New York (HedgeCo.Net) – The first half of 2014 saw a new milestone reached in the alternative UCITS sector with assets under management growing by 15.6% to EU 184.2 billion, demonstrating continued demand for alternative strategies, according to the Alceda Half Yearly UCITS Review. However, Alternative UCITS strategies performed less well during the first half of 2014, advancing just 0.52%, compared to the 5.95% gains seen in 2013.
· AUM in Alternative UCITS reached EUR 184.2 billion growing by almost 16% since Q4 2013
· Multi Asset is the best performing alternative UCITS strategy in H1 2014 with 3.52% gains
· Equity Long Short and Event Driven stratagies assets have risen 66.8% and 88.2% respectively since end of 2013
· Market Neutral strategies are the worst performing to date in 2014, declining 1.12%
· 16 new alternative UCITS strategies launched in H1 2014
Having ended 2013 as the best performing strategy with 12.3% gains, the AH Equity Long Short Index was flat to the end of June 2014, underperforming most long-only equity indices. Despite this, Equity Long Short strategies have seen assets under management rise 66.8% to EU 30.7 billion since the end of last year. Similarly Event Driven strategies have seen assets under management increase 88.2% to EU 3.2 billion over the period, as global M&A volumes increase.
Strong performance in equity and bond markets, both up by 4% in the first half of the year, contributed to Multi Asset strategies being the best performing alternative UCITS strategy year to date, with 3.52% gains in line with its strong performance in 2013.
Managed futures was the only strategy to lose assets, declining -6.7% in H1 2014. However, performance has generally improved and is showing tentative signs of investors re-examining the sector after a challenging couple of years.

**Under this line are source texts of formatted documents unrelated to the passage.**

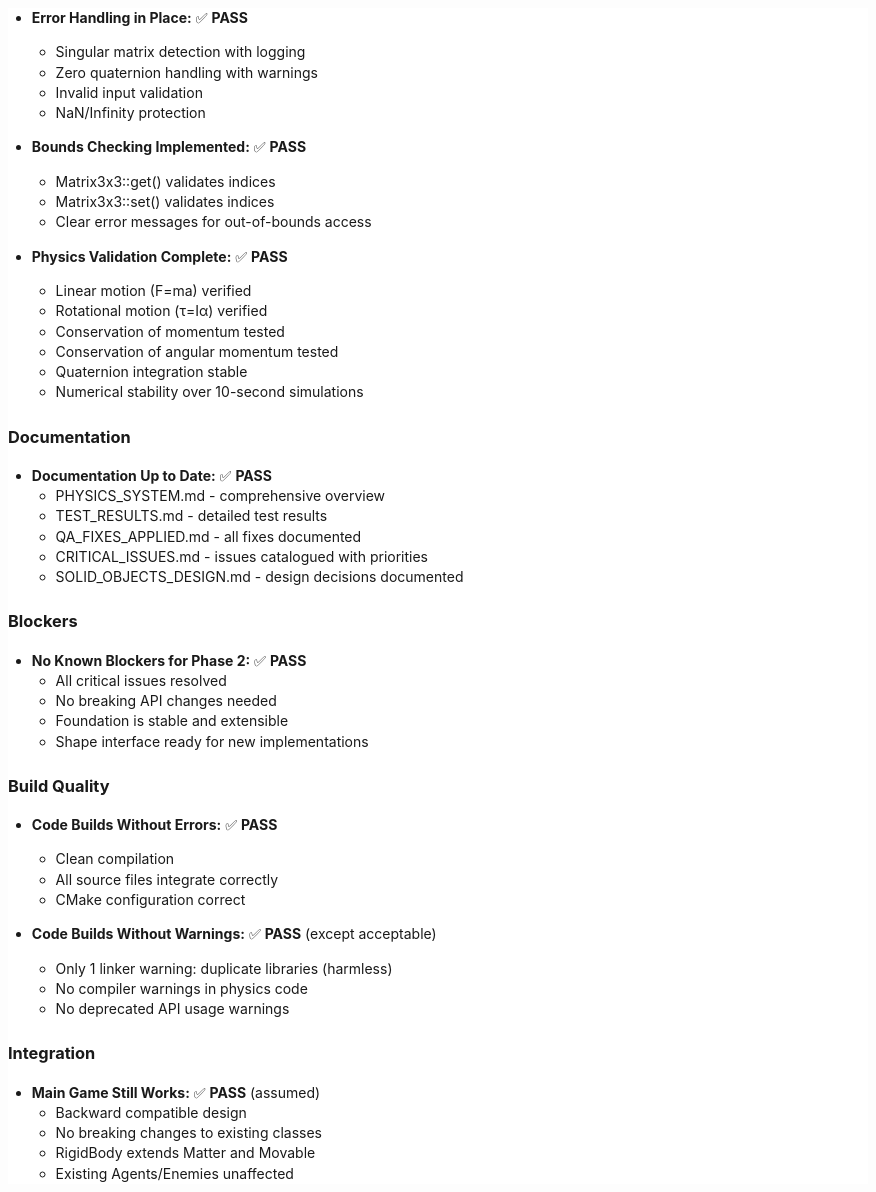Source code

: - **Error Handling in Place:** ✅ **PASS**
  - Singular matrix detection with logging
  - Zero quaternion handling with warnings
  - Invalid input validation
  - NaN/Infinity protection

- **Bounds Checking Implemented:** ✅ **PASS**
  - Matrix3x3::get() validates indices
  - Matrix3x3::set() validates indices
  - Clear error messages for out-of-bounds access

- **Physics Validation Complete:** ✅ **PASS**
  - Linear motion (F=ma) verified
  - Rotational motion (τ=Iα) verified
  - Conservation of momentum tested
  - Conservation of angular momentum tested
  - Quaternion integration stable
  - Numerical stability over 10-second simulations

### Documentation
- **Documentation Up to Date:** ✅ **PASS**
  - PHYSICS_SYSTEM.md - comprehensive overview
  - TEST_RESULTS.md - detailed test results
  - QA_FIXES_APPLIED.md - all fixes documented
  - CRITICAL_ISSUES.md - issues catalogued with priorities
  - SOLID_OBJECTS_DESIGN.md - design decisions documented

### Blockers
- **No Known Blockers for Phase 2:** ✅ **PASS**
  - All critical issues resolved
  - No breaking API changes needed
  - Foundation is stable and extensible
  - Shape interface ready for new implementations

### Build Quality
- **Code Builds Without Errors:** ✅ **PASS**
  - Clean compilation
  - All source files integrate correctly
  - CMake configuration correct

- **Code Builds Without Warnings:** ✅ **PASS** (except acceptable)
  - Only 1 linker warning: duplicate libraries (harmless)
  - No compiler warnings in physics code
  - No deprecated API usage warnings

### Integration
- **Main Game Still Works:** ✅ **PASS** (assumed)
  - Backward compatible design
  - No breaking changes to existing classes
  - RigidBody extends Matter and Movable
  - Existing Agents/Enemies unaffected
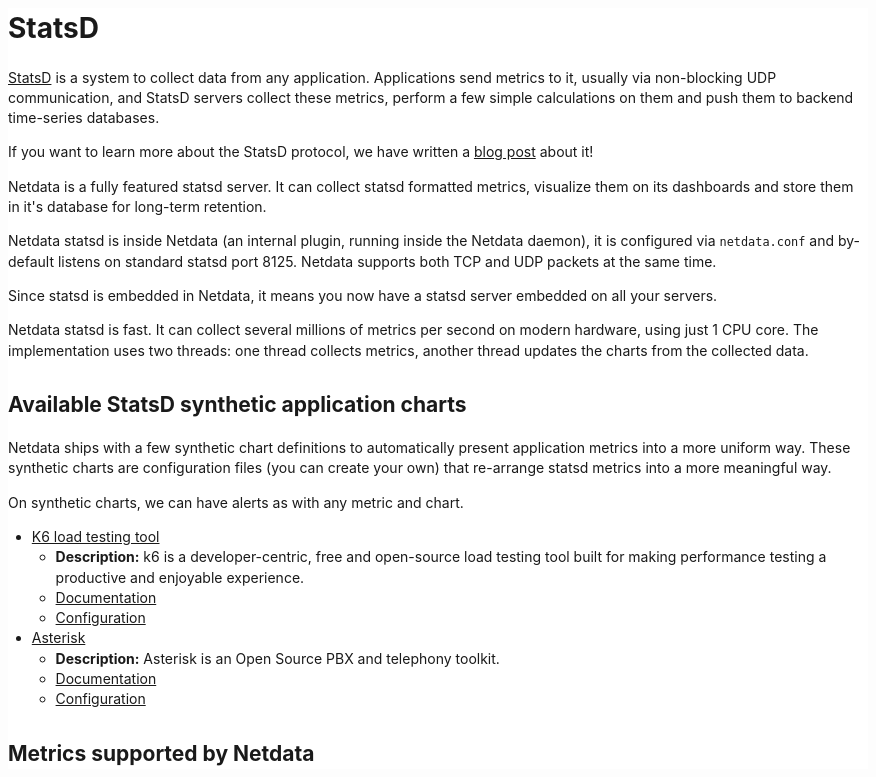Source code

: 

# StatsD

[StatsD](https://github.com/statsd/statsd) is a system to collect data from any application. Applications send metrics to it, 
usually via non-blocking UDP communication, and StatsD servers collect these metrics, perform a few simple calculations on 
them and push them to backend time-series databases.

If you want to learn more about the StatsD protocol, we have written a 
[blog post](https://blog.netdata.cloud/introduction-to-statsd/) about it!


Netdata is a fully featured statsd server. It can collect statsd formatted metrics, visualize 
them on its dashboards and store them in it's database for long-term retention.

Netdata statsd is inside Netdata (an internal plugin, running inside the Netdata daemon), it is 
configured via `netdata.conf` and by-default listens on standard statsd port 8125. Netdata supports 
both TCP and UDP packets at the same time. 

Since statsd is embedded in Netdata, it means you now have a statsd server embedded on all your servers. 

Netdata statsd is fast. It can collect several millions of metrics per second on modern hardware, using 
just 1 CPU core. The implementation uses two threads: one thread collects metrics, another thread updates 
the charts from the collected data.

## Available StatsD synthetic application charts

Netdata ships with a few synthetic chart definitions to automatically present application metrics into a 
more uniform way. These synthetic charts are configuration files (you can create your own) that re-arrange 
statsd metrics into a more meaningful way.

On synthetic charts, we can have alerts as with any metric and chart.

- [K6 load testing tool](https://k6.io)
  - **Description:** k6 is a developer-centric, free and open-source load testing tool built for making performance testing a productive and enjoyable experience.
  - [Documentation](https://github.com/netdata/netdata/blob/master/collectors/statsd.plugin/k6.md)
  - [Configuration](https://github.com/netdata/netdata/blob/master/collectors/statsd.plugin/k6.conf)
- [Asterisk](https://www.asterisk.org/)
  - **Description:** Asterisk is an Open Source PBX and telephony toolkit.
  - [Documentation](https://github.com/netdata/netdata/blob/master/collectors/statsd.plugin/asterisk.md)
  - [Configuration](https://github.com/netdata/netdata/blob/master/collectors/statsd.plugin/asterisk.conf)

## Metrics supported by Netdata
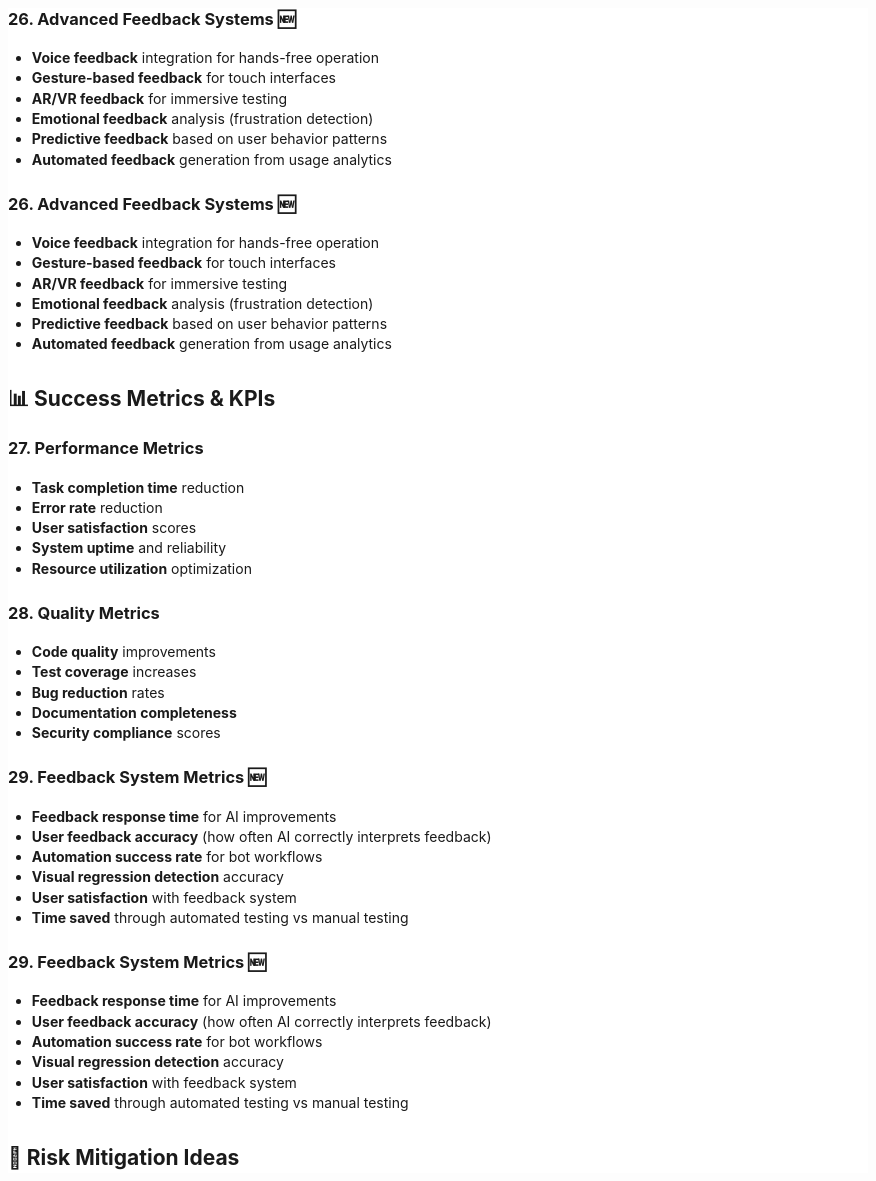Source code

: ### 26. **Advanced Feedback Systems** 🆕
- **Voice feedback** integration for hands-free operation
- **Gesture-based feedback** for touch interfaces
- **AR/VR feedback** for immersive testing
- **Emotional feedback** analysis (frustration detection)
- **Predictive feedback** based on user behavior patterns
- **Automated feedback** generation from usage analytics

### 26. **Advanced Feedback Systems** 🆕
- **Voice feedback** integration for hands-free operation
- **Gesture-based feedback** for touch interfaces
- **AR/VR feedback** for immersive testing
- **Emotional feedback** analysis (frustration detection)
- **Predictive feedback** based on user behavior patterns
- **Automated feedback** generation from usage analytics

## 📊 Success Metrics & KPIs

### 27. **Performance Metrics**
- **Task completion time** reduction
- **Error rate** reduction
- **User satisfaction** scores
- **System uptime** and reliability
- **Resource utilization** optimization

### 28. **Quality Metrics**
- **Code quality** improvements
- **Test coverage** increases
- **Bug reduction** rates
- **Documentation completeness**
- **Security compliance** scores

### 29. **Feedback System Metrics** 🆕
- **Feedback response time** for AI improvements
- **User feedback accuracy** (how often AI correctly interprets feedback)
- **Automation success rate** for bot workflows
- **Visual regression detection** accuracy
- **User satisfaction** with feedback system
- **Time saved** through automated testing vs manual testing

### 29. **Feedback System Metrics** 🆕
- **Feedback response time** for AI improvements
- **User feedback accuracy** (how often AI correctly interprets feedback)
- **Automation success rate** for bot workflows
- **Visual regression detection** accuracy
- **User satisfaction** with feedback system
- **Time saved** through automated testing vs manual testing

## 🚨 Risk Mitigation Ideas
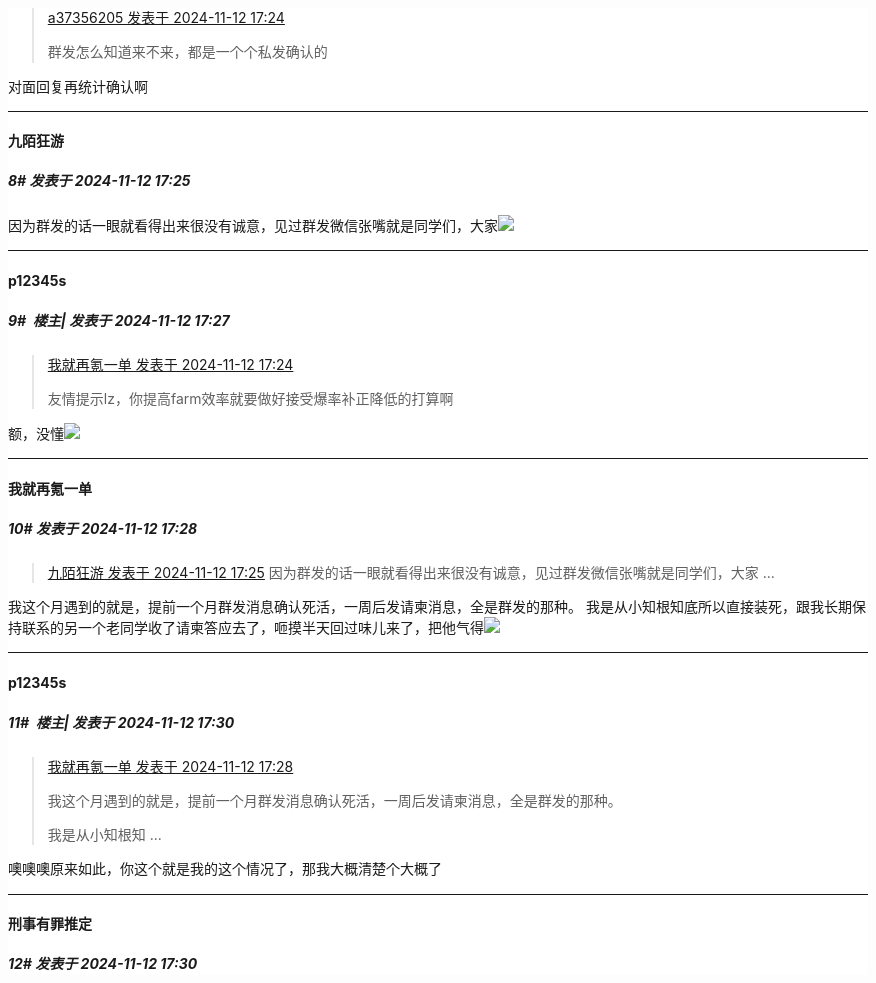 <blockquote><a href="httphttps://bbs.saraba1st.com/2b/forum.php?mod=redirect&amp;goto=findpost&amp;pid=66680830&amp;ptid=2206649" target="_blank">a37356205 发表于 2024-11-12 17:24</a>

群发怎么知道来不来，都是一个个私发确认的</blockquote>
对面回复再统计确认啊

*****

####  九陌狂游  
##### 8#       发表于 2024-11-12 17:25

因为群发的话一眼就看得出来很没有诚意，见过群发微信张嘴就是同学们，大家<img src="https://static.saraba1st.com/image/smiley/face/32.gif" referrerpolicy="no-referrer">

*****

####  p12345s  
##### 9#         楼主| 发表于 2024-11-12 17:27

<blockquote><a href="httphttps://bbs.saraba1st.com/2b/forum.php?mod=redirect&amp;goto=findpost&amp;pid=66680838&amp;ptid=2206649" target="_blank">我就再氪一单 发表于 2024-11-12 17:24</a>

友情提示lz，你提高farm效率就要做好接受爆率补正降低的打算啊</blockquote>
额，没懂<img src="https://static.saraba1st.com/image/smiley/face2017/068.png" referrerpolicy="no-referrer">

*****

####  我就再氪一单  
##### 10#       发表于 2024-11-12 17:28

<blockquote><a href="httphttps://bbs.saraba1st.com/2b/forum.php?mod=redirect&amp;goto=findpost&amp;pid=66680846&amp;ptid=2206649" target="_blank">九陌狂游 发表于 2024-11-12 17:25</a>
因为群发的话一眼就看得出来很没有诚意，见过群发微信张嘴就是同学们，大家 ...</blockquote>
我这个月遇到的就是，提前一个月群发消息确认死活，一周后发请柬消息，全是群发的那种。
我是从小知根知底所以直接装死，跟我长期保持联系的另一个老同学收了请柬答应去了，咂摸半天回过味儿来了，把他气得<img src="https://static.saraba1st.com/image/smiley/face2017/067.png" referrerpolicy="no-referrer">

*****

####  p12345s  
##### 11#         楼主| 发表于 2024-11-12 17:30

<blockquote><a href="httphttps://bbs.saraba1st.com/2b/forum.php?mod=redirect&amp;goto=findpost&amp;pid=66680879&amp;ptid=2206649" target="_blank">我就再氪一单 发表于 2024-11-12 17:28</a>

我这个月遇到的就是，提前一个月群发消息确认死活，一周后发请柬消息，全是群发的那种。

我是从小知根知 ...</blockquote>
噢噢噢原来如此，你这个就是我的这个情况了，那我大概清楚个大概了

*****

####  刑事有罪推定  
##### 12#       发表于 2024-11-12 17:30
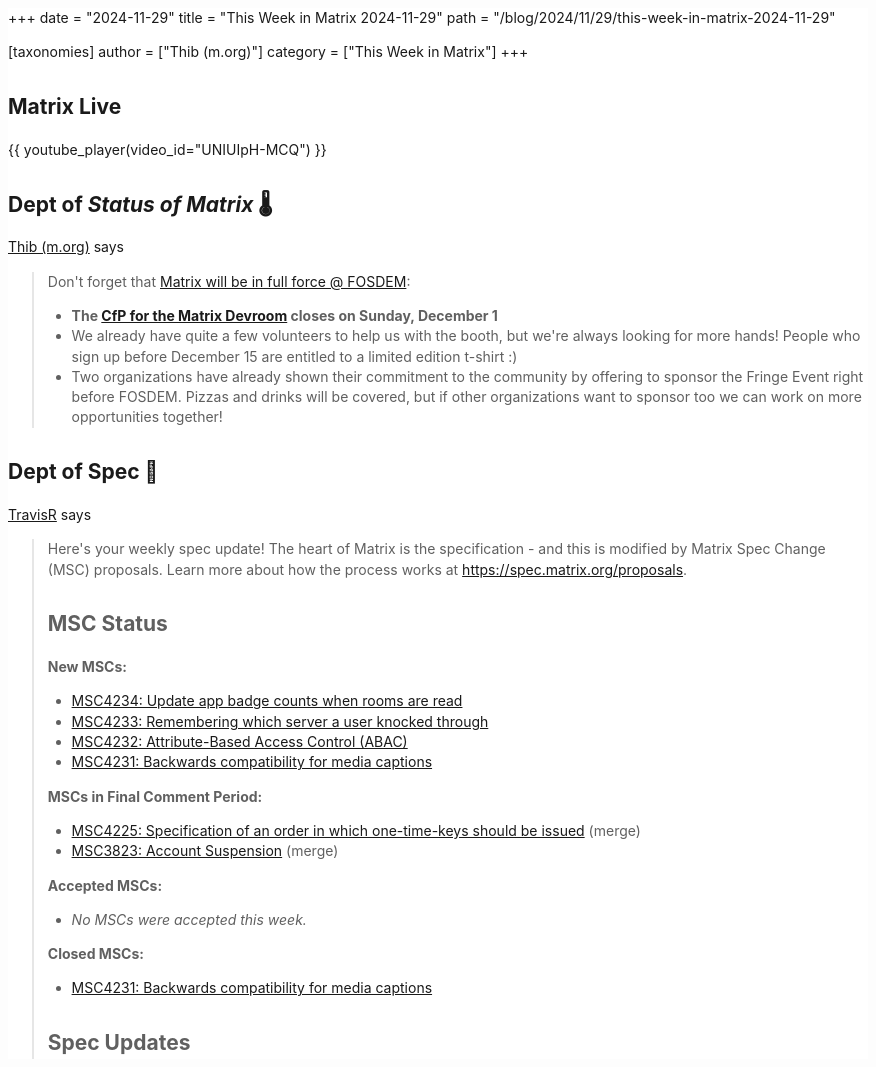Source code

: +++
date = "2024-11-29"
title = "This Week in Matrix 2024-11-29"
path = "/blog/2024/11/29/this-week-in-matrix-2024-11-29"

[taxonomies]
author = ["Thib (m.org)"]
category = ["This Week in Matrix"]
+++


## Matrix Live

{{ youtube_player(video_id="UNIUIpH-MCQ") }}

## Dept of *Status of Matrix* 🌡️

[Thib (m.org)](https://matrix.to/#/@thibaultmartin:matrix.org) says

> Don't forget that [Matrix will be in full force @ FOSDEM](https://matrix.org/blog/2024/11/matrix-fosdem-full-force/):
> 
> * **The [CfP for the Matrix Devroom](https://matrix.org/blog/2024/11/fosdem-cfp/) closes on Sunday, December 1**
> * We already have quite a few volunteers to help us with the booth, but we're always looking for more hands! People who sign up before December 15 are entitled to a limited edition t-shirt :)
> * Two organizations have already shown their commitment to the community by offering to sponsor the Fringe Event right before FOSDEM. Pizzas and drinks will be covered, but if other organizations want to sponsor too we can work on more opportunities together!

## Dept of Spec 📜

[TravisR](https://matrix.to/#/@travis:t2l.io) says

> Here's your weekly spec update! The heart of Matrix is the specification - and this is modified by Matrix Spec Change (MSC) proposals. Learn more about how the process works at <https://spec.matrix.org/proposals>.
> 
> 
> ## MSC Status
> 
> **New MSCs:**
> * [MSC4234: Update app badge counts when rooms are read](https://github.com/matrix-org/matrix-spec-proposals/pull/4234)
> * [MSC4233: Remembering which server a user knocked through](https://github.com/matrix-org/matrix-spec-proposals/pull/4233)
> * [MSC4232: Attribute-Based Access Control (ABAC)](https://github.com/matrix-org/matrix-spec-proposals/pull/4232)
> * [MSC4231: Backwards compatibility for media captions](https://github.com/matrix-org/matrix-spec-proposals/pull/4231)
> 
> **MSCs in Final Comment Period:**
> * [MSC4225: Specification of an order in which one-time-keys should be issued](https://github.com/matrix-org/matrix-spec-proposals/pull/4225) (merge)
> * [MSC3823: Account Suspension](https://github.com/matrix-org/matrix-spec-proposals/pull/3823) (merge)
> 
> **Accepted MSCs:**
> * *No MSCs were accepted this week.*
> 
> **Closed MSCs:**
> * [MSC4231: Backwards compatibility for media captions](https://github.com/matrix-org/matrix-spec-proposals/pull/4231)
> 
> ## Spec Updates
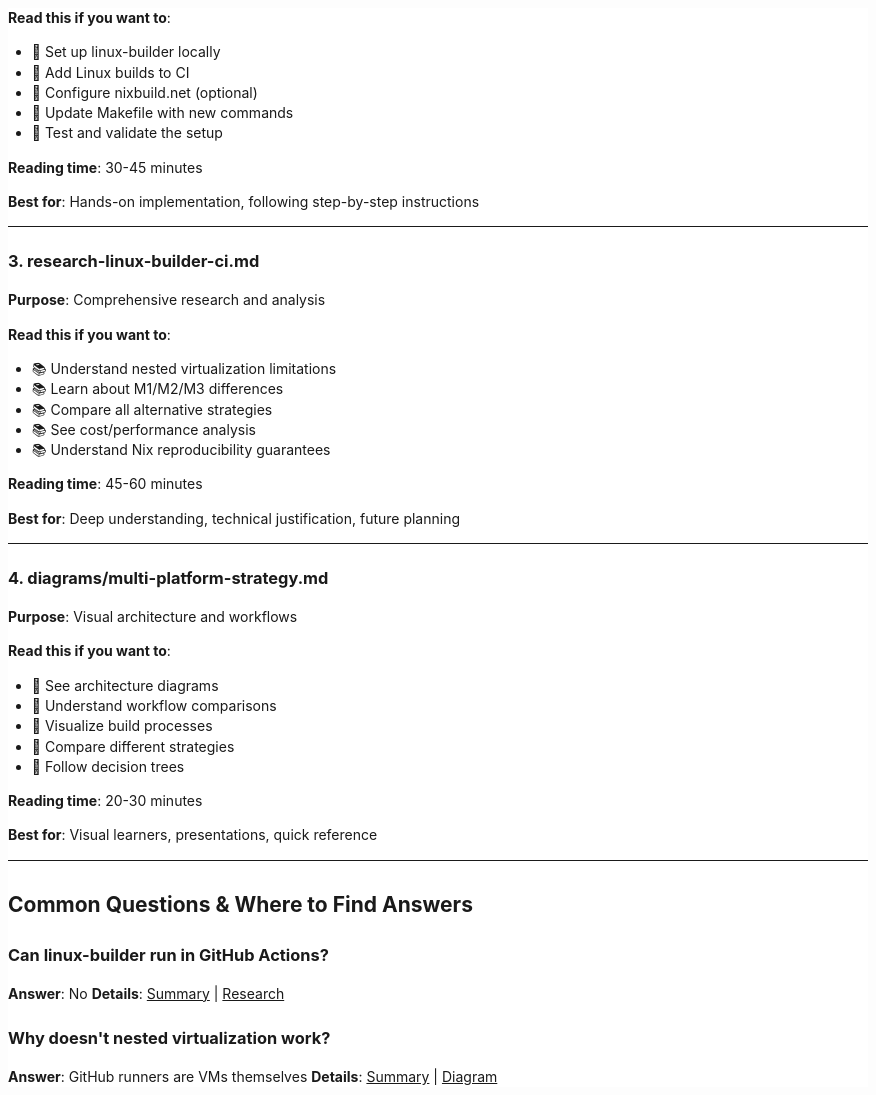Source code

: **Read this if you want to**:
- 🔧 Set up linux-builder locally
- 🔧 Add Linux builds to CI
- 🔧 Configure nixbuild.net (optional)
- 🔧 Update Makefile with new commands
- 🔧 Test and validate the setup

**Reading time**: 30-45 minutes

**Best for**: Hands-on implementation, following step-by-step instructions

---

### 3. research-linux-builder-ci.md

**Purpose**: Comprehensive research and analysis

**Read this if you want to**:
- 📚 Understand nested virtualization limitations
- 📚 Learn about M1/M2/M3 differences
- 📚 Compare all alternative strategies
- 📚 See cost/performance analysis
- 📚 Understand Nix reproducibility guarantees

**Reading time**: 45-60 minutes

**Best for**: Deep understanding, technical justification, future planning

---

### 4. diagrams/multi-platform-strategy.md

**Purpose**: Visual architecture and workflows

**Read this if you want to**:
- 🎨 See architecture diagrams
- 🎨 Understand workflow comparisons
- 🎨 Visualize build processes
- 🎨 Compare different strategies
- 🎨 Follow decision trees

**Reading time**: 20-30 minutes

**Best for**: Visual learners, presentations, quick reference

---

## Common Questions & Where to Find Answers

### Can linux-builder run in GitHub Actions?
**Answer**: No
**Details**: [Summary](./linux-builder-ci-summary.md#1-can-linux-builder-run-in-github-actions-macos-runners) | [Research](./research-linux-builder-ci.md#1-can-linux-builder-run-in-github-actions)

### Why doesn't nested virtualization work?
**Answer**: GitHub runners are VMs themselves
**Details**: [Summary](./linux-builder-ci-summary.md#technical-reason) | [Diagram](./diagrams/multi-platform-strategy.md#current-problem-linux-builder-in-ci)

The first half of 2014 saw a healthy pipeline of new alternative UCITS launches with 16 new funds across strategies coming to market, but particularly Equity Long Short strategies. The attractiveness of the UCITS brand globally has seen several well-known US hedge funds managers launching UCITS versions of their flagship funds.
The report highlights how an increasing number of funds are acting to limit capacity after seeing strong inflows over the last couple of years. The results show that 6% of funds in the sector are now limiting capacity, which account for 13.6% of total assets under management.